Task goal =>
For this exercise, return exactly the lines of the material below that begin at the one with "ейный экспозиционный комплекс История и" and stop after the one with "с 1 августа 2023 года и завершится 1 июня".

Material shown =>

☆ ☆ ☆

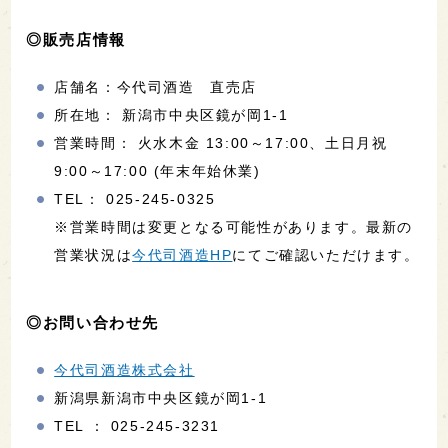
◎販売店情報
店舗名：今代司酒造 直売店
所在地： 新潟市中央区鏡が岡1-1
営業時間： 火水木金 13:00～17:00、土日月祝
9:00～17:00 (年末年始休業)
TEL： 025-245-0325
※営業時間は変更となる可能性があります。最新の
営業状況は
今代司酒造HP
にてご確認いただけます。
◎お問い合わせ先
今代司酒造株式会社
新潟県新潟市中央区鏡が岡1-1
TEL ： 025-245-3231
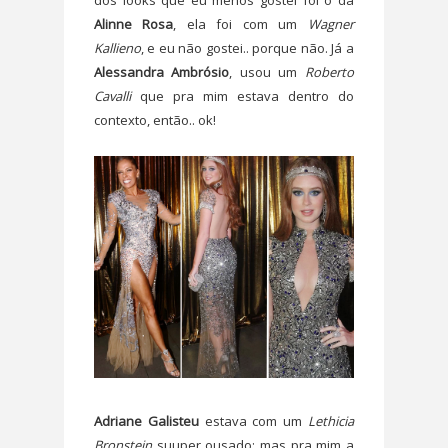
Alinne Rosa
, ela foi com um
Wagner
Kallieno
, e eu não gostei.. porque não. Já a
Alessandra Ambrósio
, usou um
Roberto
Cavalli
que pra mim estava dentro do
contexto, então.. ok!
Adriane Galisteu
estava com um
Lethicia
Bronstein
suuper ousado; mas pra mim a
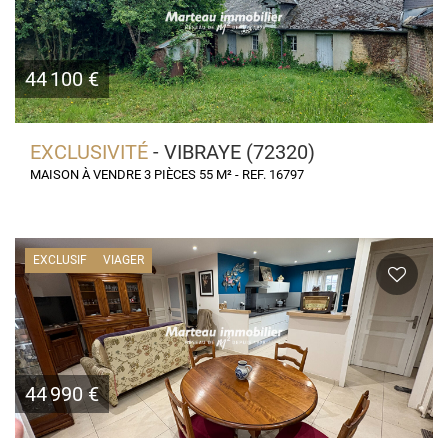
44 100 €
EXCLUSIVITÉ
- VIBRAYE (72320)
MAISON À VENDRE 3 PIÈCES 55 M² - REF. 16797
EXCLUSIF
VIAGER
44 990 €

☆ ☆ ☆

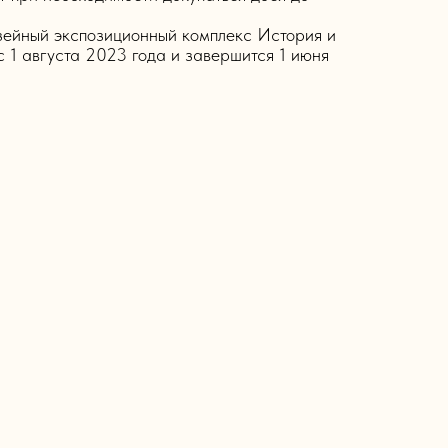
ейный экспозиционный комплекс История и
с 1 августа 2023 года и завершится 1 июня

☆ ☆ ☆

Solved exercise =>
ейный экспозиционный комплекс История и
с 1 августа 2023 года и завершится 1 июня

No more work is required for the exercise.